◆ **INFORMATION SUPPLIED**
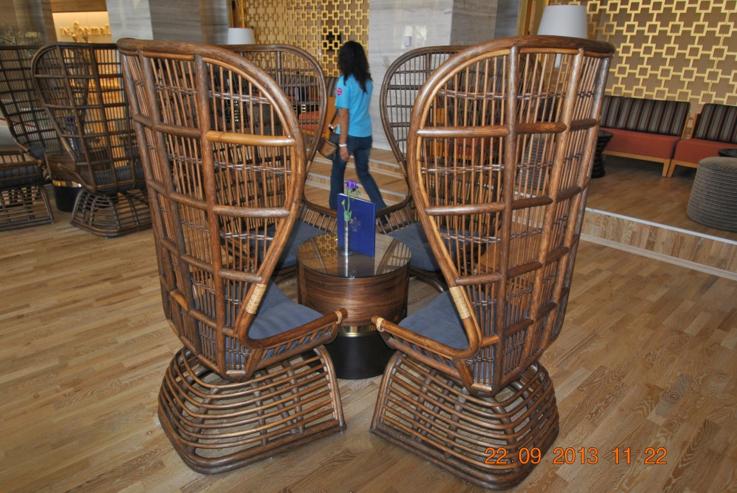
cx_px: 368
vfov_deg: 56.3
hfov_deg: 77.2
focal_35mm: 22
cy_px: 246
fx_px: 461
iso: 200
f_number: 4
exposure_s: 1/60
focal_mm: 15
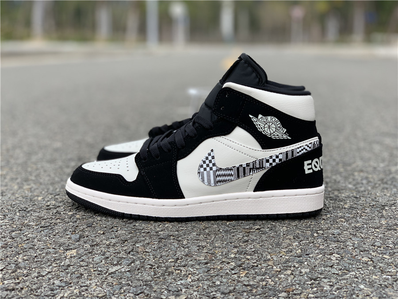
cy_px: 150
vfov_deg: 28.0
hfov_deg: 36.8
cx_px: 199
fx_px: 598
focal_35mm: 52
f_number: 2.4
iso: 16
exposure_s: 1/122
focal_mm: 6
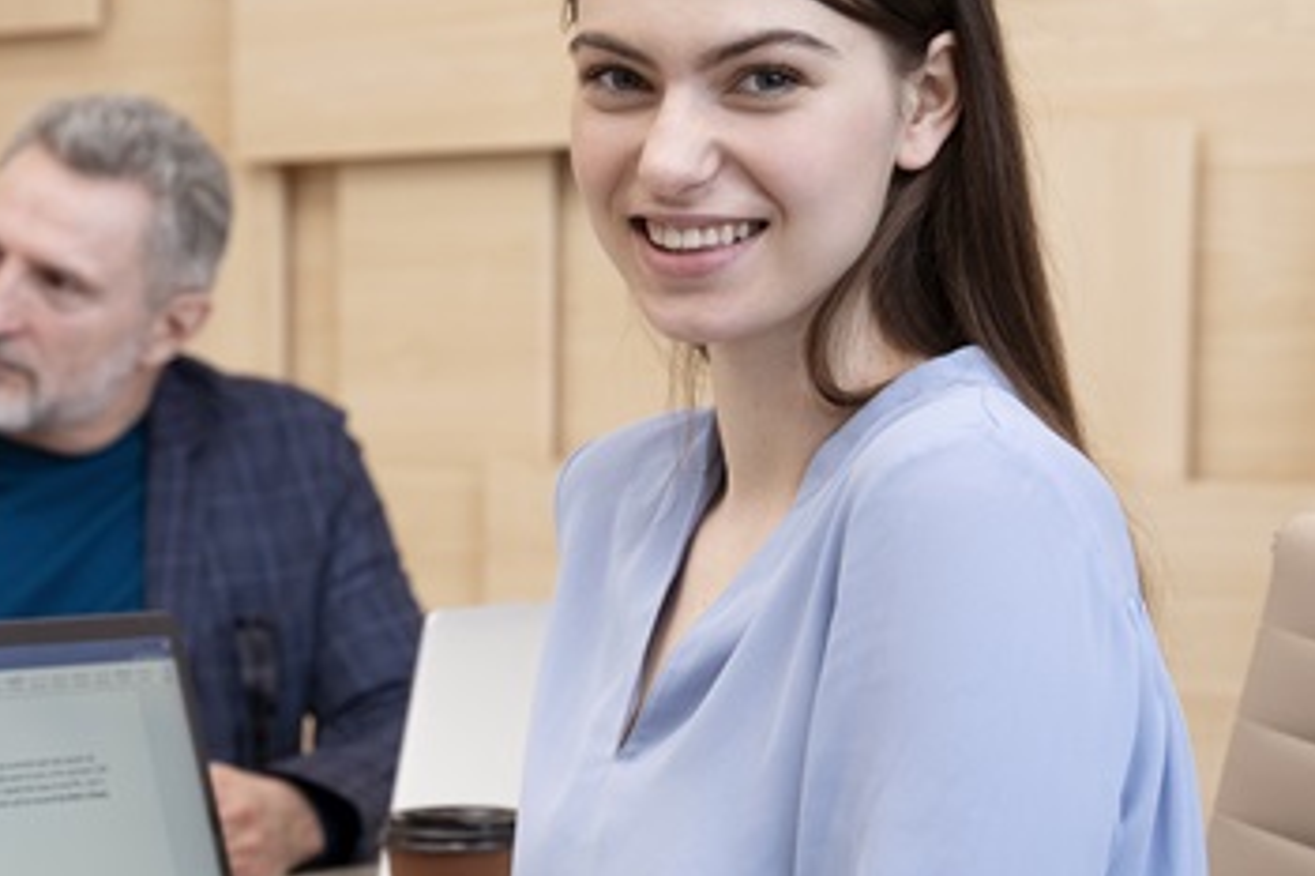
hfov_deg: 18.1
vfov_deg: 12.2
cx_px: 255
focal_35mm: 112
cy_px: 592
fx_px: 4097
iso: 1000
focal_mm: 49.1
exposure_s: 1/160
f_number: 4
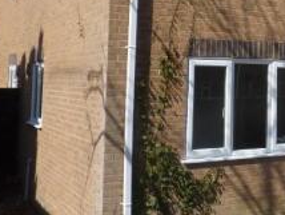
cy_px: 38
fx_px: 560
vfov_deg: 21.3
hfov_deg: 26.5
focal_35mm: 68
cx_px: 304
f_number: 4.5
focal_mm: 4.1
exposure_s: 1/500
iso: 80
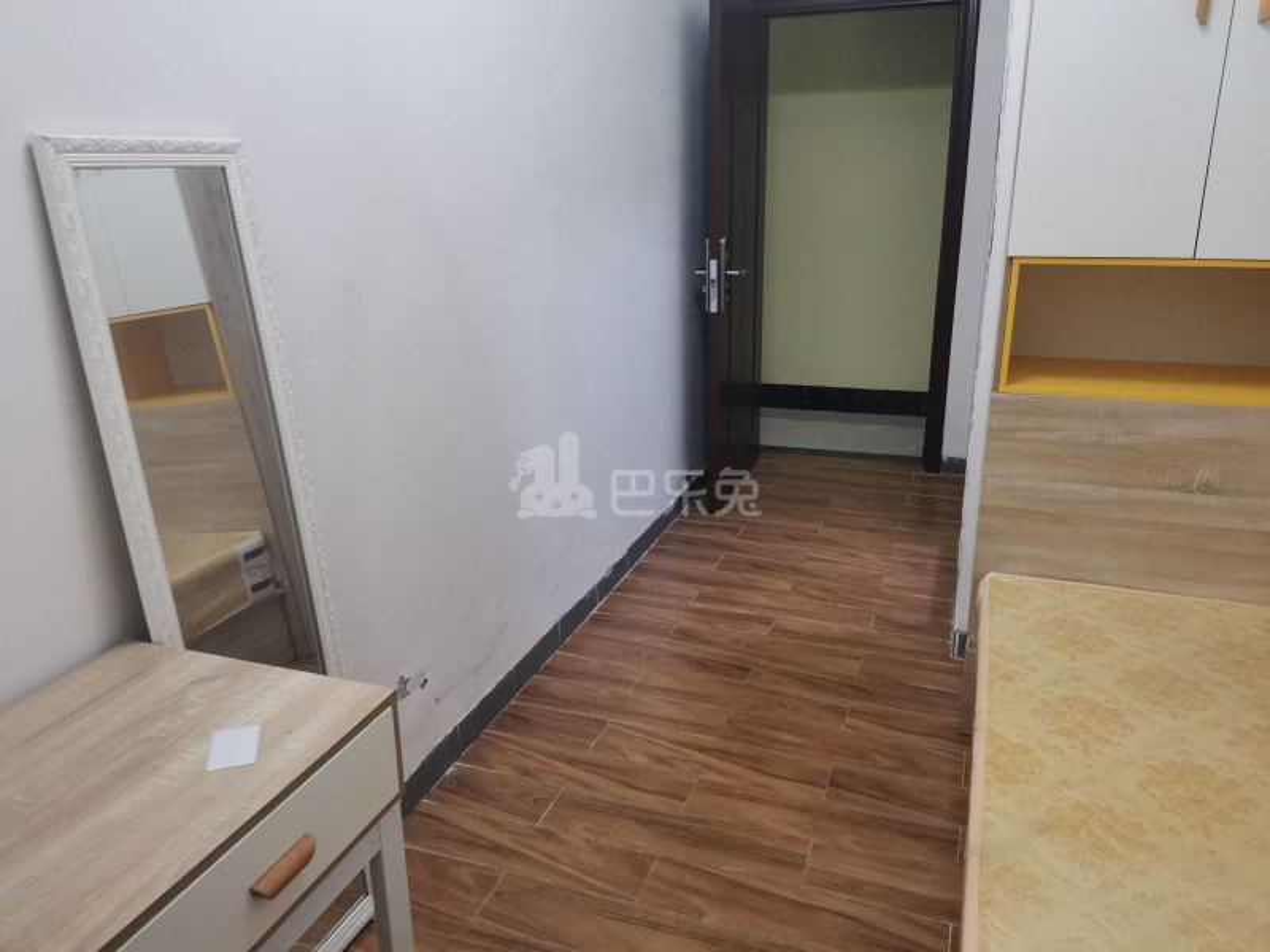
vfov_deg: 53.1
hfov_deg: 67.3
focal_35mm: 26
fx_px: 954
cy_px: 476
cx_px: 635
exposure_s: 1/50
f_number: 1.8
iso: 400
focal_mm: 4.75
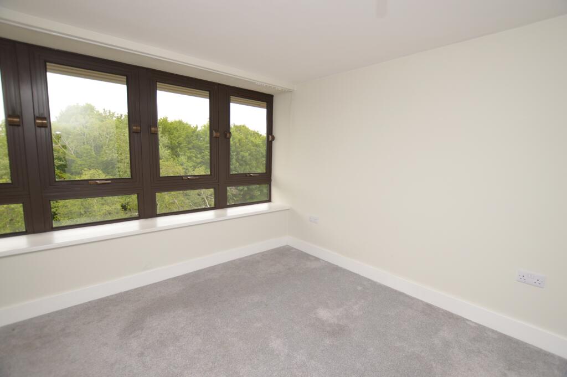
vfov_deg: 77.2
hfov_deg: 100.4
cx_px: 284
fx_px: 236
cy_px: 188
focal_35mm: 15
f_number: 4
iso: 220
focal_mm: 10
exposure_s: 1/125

◆ **EXERCISE PROMPT**
Except for the pictures, copy every line of the records above exactly.

◆ **RESPONSE TO THE EXERCISE**
cx_px: 368
vfov_deg: 56.3
hfov_deg: 77.2
focal_35mm: 22
cy_px: 246
fx_px: 461
iso: 200
f_number: 4
exposure_s: 1/60
focal_mm: 15
cy_px: 150
vfov_deg: 28.0
hfov_deg: 36.8
cx_px: 199
fx_px: 598
focal_35mm: 52
f_number: 2.4
iso: 16
exposure_s: 1/122
focal_mm: 6
hfov_deg: 18.1
vfov_deg: 12.2
cx_px: 255
focal_35mm: 112
cy_px: 592
fx_px: 4097
iso: 1000
focal_mm: 49.1
exposure_s: 1/160
f_number: 4
cy_px: 38
fx_px: 560
vfov_deg: 21.3
hfov_deg: 26.5
focal_35mm: 68
cx_px: 304
f_number: 4.5
focal_mm: 4.1
exposure_s: 1/500
iso: 80
vfov_deg: 53.1
hfov_deg: 67.3
focal_35mm: 26
fx_px: 954
cy_px: 476
cx_px: 635
exposure_s: 1/50
f_number: 1.8
iso: 400
focal_mm: 4.75
vfov_deg: 77.2
hfov_deg: 100.4
cx_px: 284
fx_px: 236
cy_px: 188
focal_35mm: 15
f_number: 4
iso: 220
focal_mm: 10
exposure_s: 1/125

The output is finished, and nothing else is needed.